───── INFORMATION SHOWN
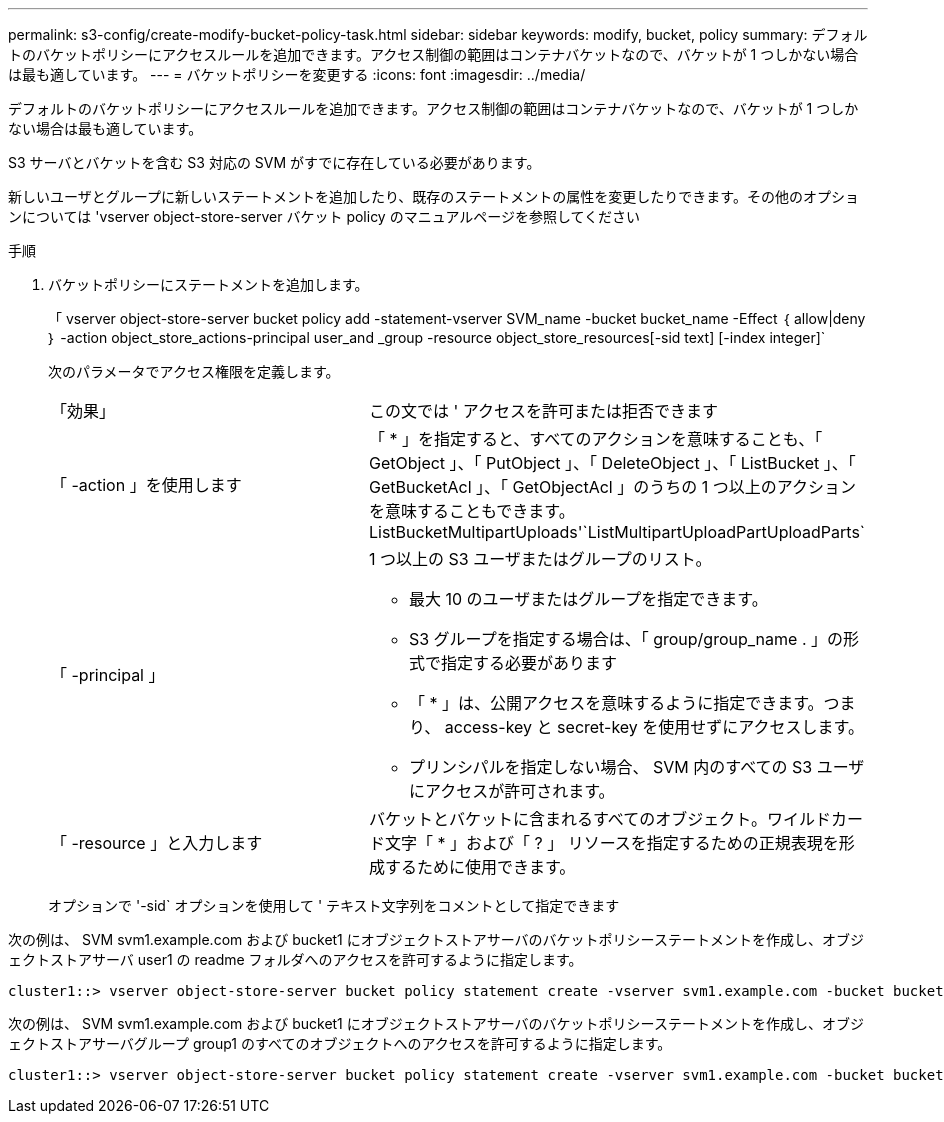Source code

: ---
permalink: s3-config/create-modify-bucket-policy-task.html 
sidebar: sidebar 
keywords: modify, bucket, policy 
summary: デフォルトのバケットポリシーにアクセスルールを追加できます。アクセス制御の範囲はコンテナバケットなので、バケットが 1 つしかない場合は最も適しています。 
---
= バケットポリシーを変更する
:icons: font
:imagesdir: ../media/


[role="lead"]
デフォルトのバケットポリシーにアクセスルールを追加できます。アクセス制御の範囲はコンテナバケットなので、バケットが 1 つしかない場合は最も適しています。

S3 サーバとバケットを含む S3 対応の SVM がすでに存在している必要があります。

新しいユーザとグループに新しいステートメントを追加したり、既存のステートメントの属性を変更したりできます。その他のオプションについては 'vserver object-store-server バケット policy のマニュアルページを参照してください

.手順
. バケットポリシーにステートメントを追加します。
+
「 vserver object-store-server bucket policy add -statement-vserver SVM_name -bucket bucket_name -Effect ｛ allow|deny ｝ -action object_store_actions-principal user_and _group -resource object_store_resources[-sid text] [-index integer]`

+
次のパラメータでアクセス権限を定義します。

+
[cols="2*"]
|===


 a| 
「効果」
 a| 
この文では ' アクセスを許可または拒否できます



 a| 
「 -action 」を使用します
 a| 
「 * 」を指定すると、すべてのアクションを意味することも、「 GetObject 」、「 PutObject 」、「 DeleteObject 」、「 ListBucket 」、「 GetBucketAcl 」、「 GetObjectAcl 」のうちの 1 つ以上のアクションを意味することもできます。 ListBucketMultipartUploads'`ListMultipartUploadPartUploadParts`



 a| 
「 -principal 」
 a| 
1 つ以上の S3 ユーザまたはグループのリスト。

** 最大 10 のユーザまたはグループを指定できます。
** S3 グループを指定する場合は、「 group/group_name . 」の形式で指定する必要があります
** 「 * 」は、公開アクセスを意味するように指定できます。つまり、 access-key と secret-key を使用せずにアクセスします。
** プリンシパルを指定しない場合、 SVM 内のすべての S3 ユーザにアクセスが許可されます。




 a| 
「 -resource 」と入力します
 a| 
バケットとバケットに含まれるすべてのオブジェクト。ワイルドカード文字「 * 」および「 ? 」 リソースを指定するための正規表現を形成するために使用できます。

|===
+
オプションで '-sid` オプションを使用して ' テキスト文字列をコメントとして指定できます



次の例は、 SVM svm1.example.com および bucket1 にオブジェクトストアサーバのバケットポリシーステートメントを作成し、オブジェクトストアサーバ user1 の readme フォルダへのアクセスを許可するように指定します。

[listing]
----
cluster1::> vserver object-store-server bucket policy statement create -vserver svm1.example.com -bucket bucket1 -effect allow -action GetObject,PutObject,DeleteObject,ListBucket -principal user1 -resource bucket1/readme/* -sid "fullAccessToReadmeForUser1"
----
次の例は、 SVM svm1.example.com および bucket1 にオブジェクトストアサーバのバケットポリシーステートメントを作成し、オブジェクトストアサーバグループ group1 のすべてのオブジェクトへのアクセスを許可するように指定します。

[listing]
----
cluster1::> vserver object-store-server bucket policy statement create -vserver svm1.example.com -bucket bucket1 -effect allow -action GetObject,PutObject,DeleteObject,ListBucket -principal group/group1 -resource bucket1/* -sid "fullAccessForGroup1"
----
──────────
• [BRIEF]
Search the records for the word "example". Copy every line that has it.

• [EXERCISE RESULT]
次の例は、 SVM svm1.example.com および bucket1 にオブジェクトストアサーバのバケットポリシーステートメントを作成し、オブジェクトストアサーバ user1 の readme フォルダへのアクセスを許可するように指定します。
cluster1::> vserver object-store-server bucket policy statement create -vserver svm1.example.com -bucket bucket1 -effect allow -action GetObject,PutObject,DeleteObject,ListBucket -principal user1 -resource bucket1/readme/* -sid "fullAccessToReadmeForUser1"
次の例は、 SVM svm1.example.com および bucket1 にオブジェクトストアサーバのバケットポリシーステートメントを作成し、オブジェクトストアサーバグループ group1 のすべてのオブジェクトへのアクセスを許可するように指定します。
cluster1::> vserver object-store-server bucket policy statement create -vserver svm1.example.com -bucket bucket1 -effect allow -action GetObject,PutObject,DeleteObject,ListBucket -principal group/group1 -resource bucket1/* -sid "fullAccessForGroup1"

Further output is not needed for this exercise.